St. Joseph High School was an all-girls Catholic high school in Brooklyn, New York. Established in 1904 by the Sisters of St. Joseph (CSJ) and basing their educational mission on CSJ principles, St. Joseph High School was located within the Diocese of Brooklyn.

== History ==
Established in 1904 in downtown Brooklyn, St. Joseph High School was founded by the Sisters of St. Joseph of Brentwood, New York.

In the beginning, SJHS provided a two-year commercial curriculum to the daughters of immigrants and the working class. In 1936, SJHS became a four-year high school, and in 1965 it adopted a college preparatory curriculum.

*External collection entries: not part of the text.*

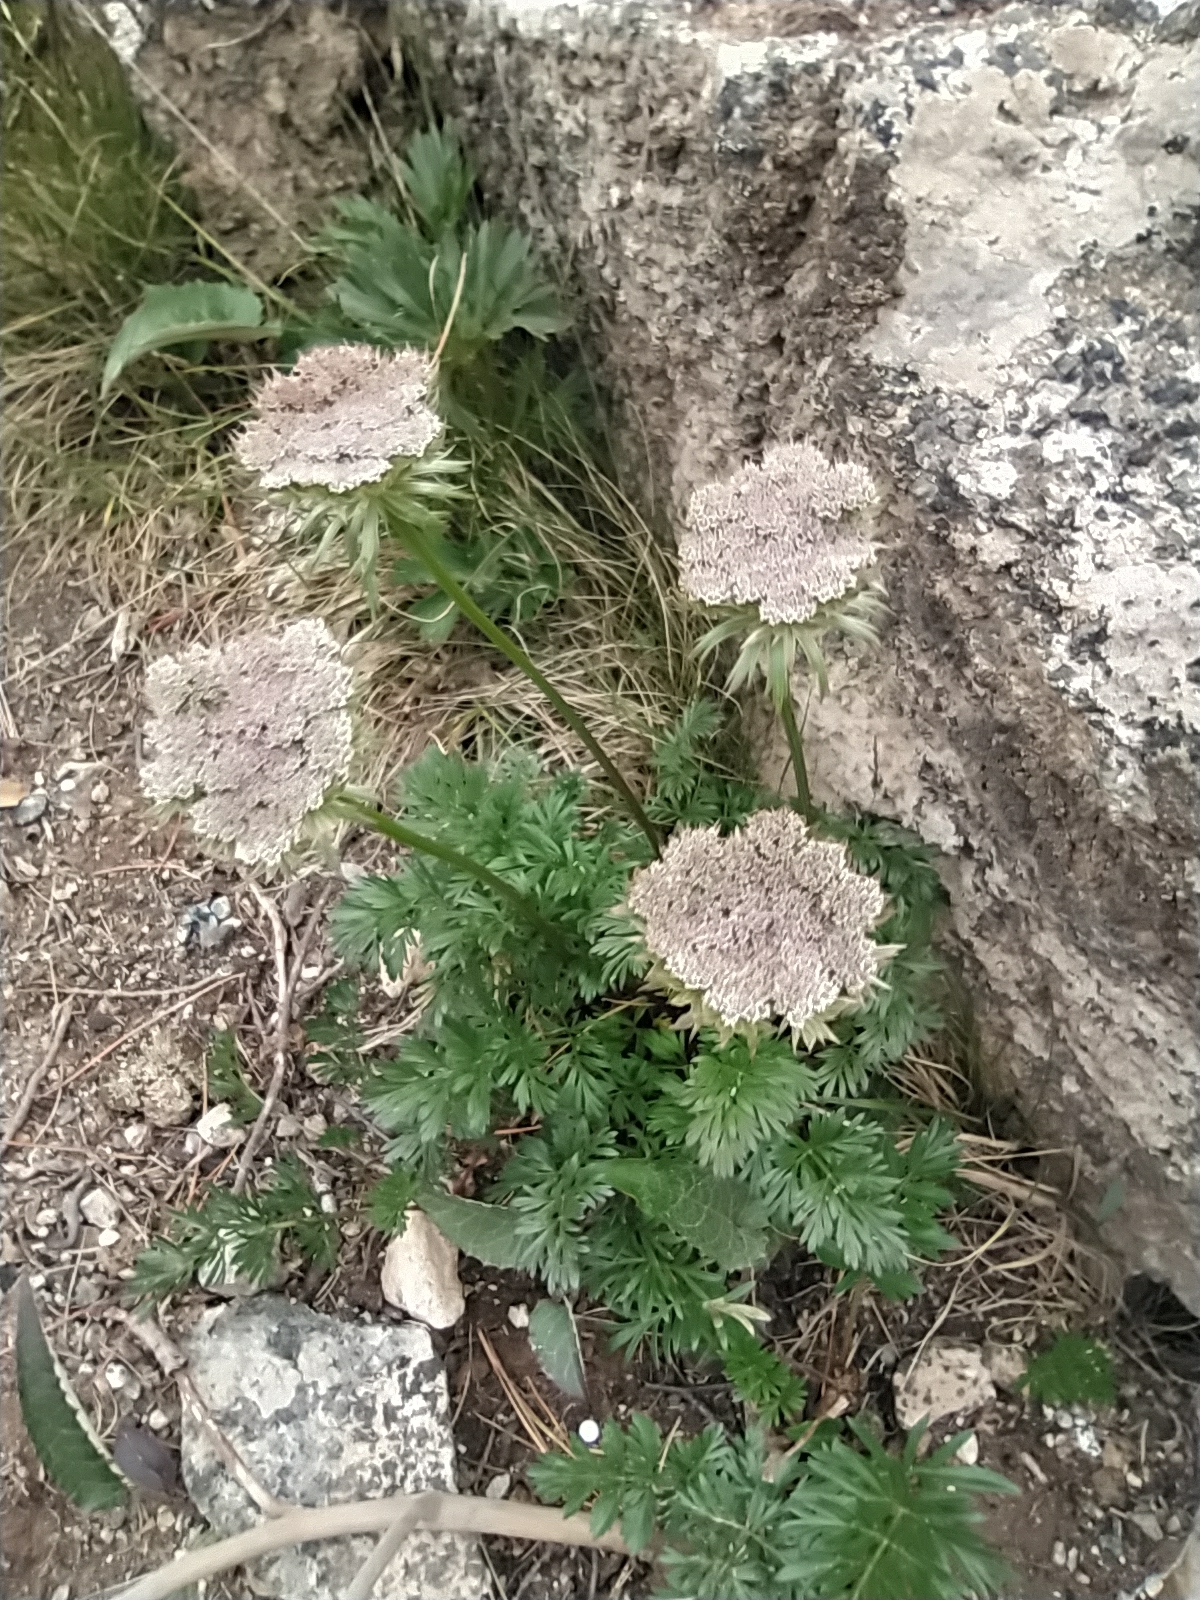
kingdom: Plantae
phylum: Tracheophyta
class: Magnoliopsida
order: Apiales
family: Apiaceae
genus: Pachypleurum
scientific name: Pachypleurum mutellinoides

In 2019, it was announced that St. Joseph High School would permanently close in June 2020.

==Academic curriculum==
All students are required to take 4 years of English, Religious Studies, Mathematics and Social Studies, 3 years of Science, and 3 years of Spanish, Physical Education, Dance, Art, or Computer Technology. They may also take electives in Fine Arts, Business, Mathematics, Psychology, Science Research, Journalism and Yearbook.

== Athletics ==
Source:
- Basketball A member of the Catholic High School Girls Athletic Association, the Basketball Teams play on the varsity and junior varsity levels. The teams enjoy a partnership with St. Francis College, where they practice and play home games.
- Softball A member of the Catholic High School Girls Athletic Association, the softball team plays on junior varsity level. Home games are played locally at Commodore Barry Park or McLaughlin Park.
- Track & Field A member of the Catholic High School Athletic Association, the Track and Field Team meets twice a week at the Brooklyn Bridge, the Cadman Plaza Park, the school's fitness room, The Brooklyn Promenade and Tillary Park. During the winter, the team meets at the YMCA gym to perfect skills in jogging, power walking, weight training, Zumba fitness and proper daily nutrition. The team competes at the Colgate Games for Women.
- Volleyball Intramural volleyball team practices and plays at St. Francis College.
- Step Team A 10-year tradition at SJHS, stepping is a sport that uses the body as a percussive instrument, creating complex beats through movements including stomping, clapping and shouting. Stepping is rooted in movement and rhythm traditions from African and African Diaspora cultures. The SJHS Step Team won first place in the 2017 CHSAA Championships.